* 提示された文章 *
____

また、固定パスワードでは不正アクセスされたことに気づかず、被害が増大するという特徴があります。一方、トークンでワンタイムパスワードを発行する場合は、トークン自体が盗まれればユーザー自身がそのことにすぐ気づけます。そのため、被害の拡大を阻止しやすいでしょう。
パスワード管理の負担を減らせる
利用するサービスが増えるたびに、新たにパスワードを管理するのは大きな負担となります。企業でシステムを使うと、パスワード管理も従業員負担になるでしょう。
たとえば従業員がパスワードを忘れた場合にはシステム担当者が対応する必要が生じ、ほかの業務に支障をきたす可能性もあります。ワンタイムパスワードはそういった管理の手間が不要です。
固定パスワードはデメリットが多い
従来の固定パスワード管理には以下のデメリットがあります。
- ■記憶する必要がある
- ■定期的な変更が推奨されている
- ■サービスごとに使い分ける必要がある
最近では定期的な変更より、複雑なパスワードを長期的に使うほうが安全性が高いと言われています。しかし、いずれにしてもこれらの特徴は固定パスワードのデメリットといえるでしょう。ワンタイムパスワードを導入することで、これらの負担から解放されます。
ワンタイムパスワードの仕組み
ワンタイムパスワードによる認証の仕組みを2つ解説します。

____

* 実施する作業 *
1. ワンタイムパスワードの文章について、次の問いに答えてください。
(a) トークンでワンタイムパスワードを発行する場合、トークン自体が盗まれたことにすぐ気づけるのは誰ですか。
(b) 従業員がパスワードを忘れた場合、対応する必要が生じるのは誰ですか。
(c) 最近では、定期的な変更よりもどうするほうが安全性が高いと言われていますか。
2. ワンタイムパスワードの文章のうち、「たとえば従業員がパスワードを」から「れらの負担から解放されます。」までをすべて、一字一句変えずに書き写してください。
3. ワンタイムパスワードの文章を、最後の文の後から書き継いでください。

____

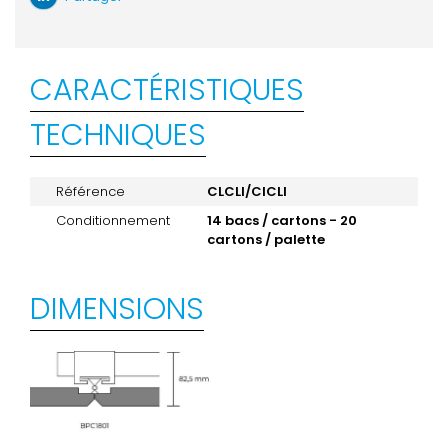
CARACTÉRISTIQUES
TECHNIQUES
Référence
CLCLI/CICLI
Conditionnement
14 bacs / cartons - 20
cartons / palette
DIMENSIONS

____

* 番号別の解答 *
1.
(a) ユーザー自身です。
(b) システム担当者です。
(c) 複雑なパスワードを長期的に使うほうが安全性が高いと言われています。

2.
たとえば従業員がパスワードを忘れた場合にはシステム担当者が対応する必要が生じ、ほかの業務に支障をきたす可能性もあります。ワンタイムパスワードはそういった管理の手間が不要です。
固定パスワードはデメリットが多い
従来の固定パスワード管理には以下のデメリットがあります。
- ■記憶する必要がある
- ■定期的な変更が推奨されている
- ■サービスごとに使い分ける必要がある
最近では定期的な変更より、複雑なパスワードを長期的に使うほうが安全性が高いと言われています。しかし、いずれにしてもこれらの特徴は固定パスワードのデメリットといえるでしょう。ワンタイムパスワードを導入することで、これらの負担から解放されます。

3.
タイムスタンプ方式
後で説明するトークンと呼ばれるデバイスを利用し、時刻とユーザーごとに異なるワンタイムパスワードを発行します。
認証サーバ側は、誰のトークンにいつどのようなパスワードが表示されるかを把握しています。その内容と入力したパスワードが一致することで本人認証が成立するという仕組みです。
時刻によって表示されるワンタイムパスワードが異なるため、トークン側と認証サーバ側の時刻を同期しておく必要があります。そのため、タイムスタンプ式や時刻同期方式と呼ばれています。
チャレンジ・レスポンス方式
認証サーバ側から送られてきた文字列(チャレンジ)に対し、適切な答え(レスポンス)を返すことで認証を行う方法です。利用の流れは以下のとおりです。
- 1.ユーザーが認証サーバにチャレンジを要求
- 2.認証サーバからチャレンジが送られてくる
- 3.あらかじめ決められたルールに従い、チャレンジから答え(レスポンス)を算出する
- 4.レスポンスを認証サーバに送信し、それが正解であれば認証成立
送られてくるチャレンジは、ユーザーが要求するたびに新しいものになるため、使い捨てのワンタイムパスワードとして機能します。
ワンタイムパスワードの受信方法
ワンタイムパスワードの発行・受信方法を紹介します。
専用トークンによる受信
トークンと呼ばれるデバイスを利用してパスワードを発行する方法です。カードやUSBデバイスのような形をしたものがあり、ボタンを押すなどの操作をすることでパスワードが表示されます。
製品によって異なりますが、表示されたパスワードの使用期限は一般的に30~60秒程度です。時間が経過すると無効化するため、それまでに本人認証を済ませる必要があります。
認証に時間をかけられないというデメリットもありますが、無効化までの時間が短いほどセキュリティは強固になります。また、専用デバイスを所持しておく必要があるため、金融機関など厳重なセキュリティが必要な場面で利用されています。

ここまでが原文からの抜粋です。